Александр Орлов-Рысич - Тора Бора
-- Я проехал по Нью-Йорку, жизнь, вроде, налаживается. -- Витус кивнул на мамашу, которая за что-то выговаривала своему малышу. -- Люди гуляют, каждый занят каким-то делом. Работают магазины. И знаешь, что я купил?..
Он развернул сверток. На майке был оттиск Бен Ладена.
-- Говорят, этим лихо торгуют где-то на Востоке, а я за десятку купил недалеко от рухнувших близнецов. Мы странная страна, Лари. Зарабатываем даже на собственных похоронах...
-- Зачем же так? Просто мы одно не путаем с другим.
-- Ты поощряешь это? -- Потряс майкой Витус. Он не уловил иронию в голосе собеседника.
-- Нет.
-- Ты меня удивляешь, Лари Уэлс. -- Покачал журналист головой. -Впрочем, я знаю: ты причастен к событиям одиннадцатого.
-- С каких это пор американские журналисты стали впадать в мораль? И что значит "причастен"? -- Пристально посмотрел Лари.
Он за это время тоже изменился. И хоть выглядел по-прежнему подтянуто, где-то в глубине глаз затаилась растерянность.
-- Я навел кое-какие справки, кое-что сопоставил. И пришел к выводу, что мой друг Лари что-то скрывает. Он делал мне накануне одиннадцатого намеки, которых я сразу не понял. Он слишком спешно уволился из своего секретного ведомства. Он слишком легко извлек меня из лап похитителей, странных похитителей, которые не предъявляли никаких претензий, не требовали выкупа. Я думал, меня с кем-то спутали, черта с два. Меня взяли из-за тебя, твоего появления... Лари, во имя нашей прежней дружбы, -- ты что-то знал?..

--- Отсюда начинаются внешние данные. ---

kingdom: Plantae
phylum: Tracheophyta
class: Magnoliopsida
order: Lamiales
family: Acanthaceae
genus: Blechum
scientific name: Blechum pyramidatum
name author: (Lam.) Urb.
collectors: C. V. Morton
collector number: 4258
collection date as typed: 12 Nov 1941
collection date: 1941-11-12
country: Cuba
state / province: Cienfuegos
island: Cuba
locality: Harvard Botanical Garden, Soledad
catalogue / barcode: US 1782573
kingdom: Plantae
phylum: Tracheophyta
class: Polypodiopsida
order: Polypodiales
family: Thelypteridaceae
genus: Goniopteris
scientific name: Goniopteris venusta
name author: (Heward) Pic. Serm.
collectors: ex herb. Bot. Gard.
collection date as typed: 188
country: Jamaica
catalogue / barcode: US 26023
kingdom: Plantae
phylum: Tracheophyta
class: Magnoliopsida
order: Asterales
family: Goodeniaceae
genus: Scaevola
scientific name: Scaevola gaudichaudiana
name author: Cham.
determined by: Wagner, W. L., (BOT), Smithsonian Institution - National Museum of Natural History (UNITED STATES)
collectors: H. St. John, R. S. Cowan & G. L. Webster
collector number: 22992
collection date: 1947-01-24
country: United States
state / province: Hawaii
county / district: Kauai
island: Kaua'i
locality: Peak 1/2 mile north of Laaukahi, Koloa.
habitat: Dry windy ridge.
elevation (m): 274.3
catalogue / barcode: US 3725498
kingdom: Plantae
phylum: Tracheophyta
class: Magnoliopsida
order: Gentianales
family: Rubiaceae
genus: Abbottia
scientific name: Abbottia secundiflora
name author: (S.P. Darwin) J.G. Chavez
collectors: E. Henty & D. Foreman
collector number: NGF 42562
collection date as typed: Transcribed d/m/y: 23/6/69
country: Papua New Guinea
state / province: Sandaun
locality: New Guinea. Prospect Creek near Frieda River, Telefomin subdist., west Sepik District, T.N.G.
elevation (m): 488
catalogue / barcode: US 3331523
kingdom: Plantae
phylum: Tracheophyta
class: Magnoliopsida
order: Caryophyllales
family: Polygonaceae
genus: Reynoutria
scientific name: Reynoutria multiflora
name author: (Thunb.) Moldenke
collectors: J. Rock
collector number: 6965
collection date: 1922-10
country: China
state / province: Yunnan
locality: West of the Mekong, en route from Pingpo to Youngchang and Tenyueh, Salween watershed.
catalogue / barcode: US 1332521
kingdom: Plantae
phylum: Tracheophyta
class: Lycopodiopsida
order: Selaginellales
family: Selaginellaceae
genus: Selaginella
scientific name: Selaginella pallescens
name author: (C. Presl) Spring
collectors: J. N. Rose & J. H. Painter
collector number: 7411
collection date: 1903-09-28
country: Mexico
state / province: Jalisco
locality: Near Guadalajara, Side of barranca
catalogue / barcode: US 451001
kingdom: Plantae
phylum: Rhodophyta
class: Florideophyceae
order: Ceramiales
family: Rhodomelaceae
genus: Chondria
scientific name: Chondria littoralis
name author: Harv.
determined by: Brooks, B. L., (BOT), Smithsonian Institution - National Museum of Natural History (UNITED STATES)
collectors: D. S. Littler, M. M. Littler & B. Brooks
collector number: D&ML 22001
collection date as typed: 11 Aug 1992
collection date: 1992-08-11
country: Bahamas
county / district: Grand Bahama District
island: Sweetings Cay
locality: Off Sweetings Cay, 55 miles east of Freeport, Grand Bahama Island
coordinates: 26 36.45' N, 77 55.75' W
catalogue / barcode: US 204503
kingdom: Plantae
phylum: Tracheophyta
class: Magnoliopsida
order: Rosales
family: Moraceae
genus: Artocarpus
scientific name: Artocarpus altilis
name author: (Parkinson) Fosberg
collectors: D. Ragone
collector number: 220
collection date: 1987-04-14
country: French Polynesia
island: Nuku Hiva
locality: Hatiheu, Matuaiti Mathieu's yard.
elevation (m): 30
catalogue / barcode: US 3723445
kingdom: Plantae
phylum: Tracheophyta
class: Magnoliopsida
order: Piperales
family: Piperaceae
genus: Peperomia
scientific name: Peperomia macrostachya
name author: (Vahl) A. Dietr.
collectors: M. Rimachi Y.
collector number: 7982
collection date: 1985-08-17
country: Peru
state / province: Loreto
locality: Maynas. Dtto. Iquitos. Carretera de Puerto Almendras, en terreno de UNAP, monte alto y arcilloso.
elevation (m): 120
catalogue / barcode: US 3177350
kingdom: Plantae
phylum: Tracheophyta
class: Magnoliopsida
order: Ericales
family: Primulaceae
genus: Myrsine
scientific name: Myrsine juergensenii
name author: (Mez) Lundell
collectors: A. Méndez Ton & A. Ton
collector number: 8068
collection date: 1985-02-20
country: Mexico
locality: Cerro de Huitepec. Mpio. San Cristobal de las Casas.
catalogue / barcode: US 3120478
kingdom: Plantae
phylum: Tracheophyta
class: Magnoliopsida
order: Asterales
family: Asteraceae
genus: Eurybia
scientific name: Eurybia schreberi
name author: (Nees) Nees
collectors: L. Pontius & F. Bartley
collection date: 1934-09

-- У тебя воспаленное воображение.
-- Лари, воображение здесь ни при чем. Ты связан каким-нибудь обязательством? Распиской, клятвой или как у вас там?
-- Глупости.
-- Я не отстану, Лари. Тебе есть что рассказать, либо я даром двадцать с лишним лет ел журналистский хлеб. Ты с самого начала выбрал меня в качестве... В каком качестве, не знаю, но ты хотел открыться, и сейчас хочешь, но не решаешься.
Лари сцепил за спиной руки.
-- Ты один, и в тебе слишком многое накопилось. Давай, Лари, говори!..
-- Отстань! Мне нечего тебе рассказать. И мне уже некогда. Извини, что не провожу. Занят...
-- Чем ты занят, Лари? Ловишь террористов?!
Уэлс повернулся, чтобы уйти. В тот же миг он почувствовал, как Витус его поймал за плащ. Поймал и дернул так, что треснул шов.
-- Иди! Вали к чертовой матери! И передай вот это своим новым хозяевам! -- Он совал Лари майку и руки его ходили ходуном. -- Сволочи! Ублюдки! Вы все одним миром мазаны. Заигрались настолько, что не понимаете, что происходит! Высшие интересы, национальные приоритеты, судьба Америки!.. Гробите тысячи живых душ и миллионы калечите!..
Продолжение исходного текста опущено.